Perl Regular Expressions - finding the position and length of the match

Archive - Originally posted on "The Horse's Mouth" - 2006-02-02 04:30:52 - Graham Ellis

If you want to find the position of a match in an incoming string, simply check the length of $` (That's $PREMATCH if you've chosen to use English;) to check where it starts, and add the length of $& (that's $MATCH) to find where it ends.

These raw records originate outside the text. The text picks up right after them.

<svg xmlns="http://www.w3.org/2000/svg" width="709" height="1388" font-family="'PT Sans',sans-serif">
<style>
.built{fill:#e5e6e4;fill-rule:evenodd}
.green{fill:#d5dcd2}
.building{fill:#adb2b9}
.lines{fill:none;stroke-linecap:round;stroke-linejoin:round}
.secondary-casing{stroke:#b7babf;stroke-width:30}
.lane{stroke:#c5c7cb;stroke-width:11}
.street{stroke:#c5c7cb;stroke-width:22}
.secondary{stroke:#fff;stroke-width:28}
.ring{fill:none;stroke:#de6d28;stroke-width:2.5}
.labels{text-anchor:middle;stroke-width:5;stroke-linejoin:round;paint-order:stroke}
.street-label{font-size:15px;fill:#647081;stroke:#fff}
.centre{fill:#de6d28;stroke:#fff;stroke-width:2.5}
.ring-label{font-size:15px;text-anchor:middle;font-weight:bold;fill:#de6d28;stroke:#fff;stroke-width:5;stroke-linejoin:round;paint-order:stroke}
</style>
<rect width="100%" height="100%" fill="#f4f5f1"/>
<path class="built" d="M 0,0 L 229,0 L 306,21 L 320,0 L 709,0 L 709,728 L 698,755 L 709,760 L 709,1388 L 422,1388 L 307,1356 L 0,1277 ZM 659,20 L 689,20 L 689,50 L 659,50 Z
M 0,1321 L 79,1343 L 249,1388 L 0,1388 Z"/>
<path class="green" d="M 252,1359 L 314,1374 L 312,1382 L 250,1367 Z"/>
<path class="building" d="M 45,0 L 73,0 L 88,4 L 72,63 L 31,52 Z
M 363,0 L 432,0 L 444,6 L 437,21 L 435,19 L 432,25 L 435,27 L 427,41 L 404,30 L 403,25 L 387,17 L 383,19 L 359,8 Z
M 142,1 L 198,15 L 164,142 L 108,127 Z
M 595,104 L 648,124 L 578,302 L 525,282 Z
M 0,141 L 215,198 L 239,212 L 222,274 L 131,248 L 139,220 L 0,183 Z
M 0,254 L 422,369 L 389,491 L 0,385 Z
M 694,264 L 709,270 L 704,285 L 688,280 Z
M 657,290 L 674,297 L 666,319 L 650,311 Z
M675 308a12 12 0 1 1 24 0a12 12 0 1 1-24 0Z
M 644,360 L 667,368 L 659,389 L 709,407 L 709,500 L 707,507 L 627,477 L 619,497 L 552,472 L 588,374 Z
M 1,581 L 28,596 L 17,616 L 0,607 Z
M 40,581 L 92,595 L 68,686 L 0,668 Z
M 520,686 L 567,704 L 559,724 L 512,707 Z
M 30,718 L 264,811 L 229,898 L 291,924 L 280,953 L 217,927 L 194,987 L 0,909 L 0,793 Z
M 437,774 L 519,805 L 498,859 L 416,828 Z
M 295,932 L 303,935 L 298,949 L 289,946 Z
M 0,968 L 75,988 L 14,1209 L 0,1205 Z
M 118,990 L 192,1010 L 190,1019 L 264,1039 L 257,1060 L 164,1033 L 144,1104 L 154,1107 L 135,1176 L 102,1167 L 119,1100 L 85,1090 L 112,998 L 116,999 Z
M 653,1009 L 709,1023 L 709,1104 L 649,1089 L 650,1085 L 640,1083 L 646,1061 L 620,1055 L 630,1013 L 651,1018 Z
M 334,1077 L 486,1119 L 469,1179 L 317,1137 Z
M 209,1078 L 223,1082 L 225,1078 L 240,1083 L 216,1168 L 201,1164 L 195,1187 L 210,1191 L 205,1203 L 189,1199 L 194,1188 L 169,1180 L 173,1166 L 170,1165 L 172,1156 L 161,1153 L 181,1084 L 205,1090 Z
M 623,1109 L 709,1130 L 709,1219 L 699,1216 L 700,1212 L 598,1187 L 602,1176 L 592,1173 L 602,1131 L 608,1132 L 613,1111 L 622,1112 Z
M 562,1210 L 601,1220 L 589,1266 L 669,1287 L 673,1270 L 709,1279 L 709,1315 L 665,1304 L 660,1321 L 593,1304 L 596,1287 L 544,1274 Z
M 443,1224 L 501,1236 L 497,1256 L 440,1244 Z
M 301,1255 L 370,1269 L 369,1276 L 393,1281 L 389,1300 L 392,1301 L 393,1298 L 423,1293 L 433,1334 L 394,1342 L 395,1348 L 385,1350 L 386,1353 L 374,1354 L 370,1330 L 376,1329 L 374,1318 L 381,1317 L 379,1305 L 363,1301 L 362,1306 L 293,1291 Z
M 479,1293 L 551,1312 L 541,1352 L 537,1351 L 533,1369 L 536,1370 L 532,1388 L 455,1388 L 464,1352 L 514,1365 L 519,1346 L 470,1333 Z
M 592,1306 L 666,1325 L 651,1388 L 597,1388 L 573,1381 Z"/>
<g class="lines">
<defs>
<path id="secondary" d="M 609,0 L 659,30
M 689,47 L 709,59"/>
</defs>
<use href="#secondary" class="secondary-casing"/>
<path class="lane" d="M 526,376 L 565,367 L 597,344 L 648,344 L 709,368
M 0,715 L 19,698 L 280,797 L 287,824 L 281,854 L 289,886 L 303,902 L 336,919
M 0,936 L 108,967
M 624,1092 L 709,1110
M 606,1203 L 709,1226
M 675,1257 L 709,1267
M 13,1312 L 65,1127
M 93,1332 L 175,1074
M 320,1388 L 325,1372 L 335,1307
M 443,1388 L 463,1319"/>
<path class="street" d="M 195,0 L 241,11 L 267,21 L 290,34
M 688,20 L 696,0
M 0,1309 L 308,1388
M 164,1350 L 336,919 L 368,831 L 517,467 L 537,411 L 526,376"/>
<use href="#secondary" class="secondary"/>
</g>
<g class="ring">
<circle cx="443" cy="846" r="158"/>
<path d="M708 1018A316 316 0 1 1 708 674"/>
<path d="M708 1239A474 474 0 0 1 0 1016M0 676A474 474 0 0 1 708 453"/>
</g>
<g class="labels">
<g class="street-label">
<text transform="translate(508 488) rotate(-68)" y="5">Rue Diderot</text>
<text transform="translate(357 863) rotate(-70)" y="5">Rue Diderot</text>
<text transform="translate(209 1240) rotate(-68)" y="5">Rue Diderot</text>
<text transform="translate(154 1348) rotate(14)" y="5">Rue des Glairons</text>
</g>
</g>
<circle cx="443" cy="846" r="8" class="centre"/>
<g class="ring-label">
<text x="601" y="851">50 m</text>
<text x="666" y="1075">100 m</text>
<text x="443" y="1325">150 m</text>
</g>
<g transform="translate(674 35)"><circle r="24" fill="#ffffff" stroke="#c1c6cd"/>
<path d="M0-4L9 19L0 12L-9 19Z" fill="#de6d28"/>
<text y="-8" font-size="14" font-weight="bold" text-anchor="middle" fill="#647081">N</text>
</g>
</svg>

Lets say I want to find all the URLs referred to in a web page that's loaded into the variable $html. I could write:


push @section,[length($`),length($&),]
while ($html =~ m!(https?://[^ >"]+)!g);


and that will give me a list of 3-element lists containing start point, length and actual string matched. Here's the code to display that list:


foreach $element(@section) {
print (join(", ",@$element),"\n");
}


and here's some of the results from the sources of our resources index


5979, 36, http://www.wellho.net/forum/top.html
6967, 36, http://www.wellho.net/net/mouth.html
7059, 42, http://www.wellho.net/downloads/index.html
8369, 67, http://www.wellho.net/mouth/387_Training-course-plans-for-2006.html
9365, 43, http://www.trainingcenter.co.uk/travel.html
9516, 45, http://reiseauskunft.bahn.de/bin/query.exe/en
9599, 59, http://www.livedepartureboards.co.uk/ldb/summary.aspx?T=MKM
9861, 48, https://lightning.he.net/~wellho/net/secure.html


P.S. I loaded my whole web page into a single variable using the code

open (FH,"/Library/WebServer/live_html/resources/index.html");
undef $/;
$html = <FH>;

which is a nice little demo of changing (or removing) the delimiter character for reading from a file handle, via the $/ variable. Once $/ has been undef-fed, reading into a scalar slurps from the current pointer in the file right through to the end of file.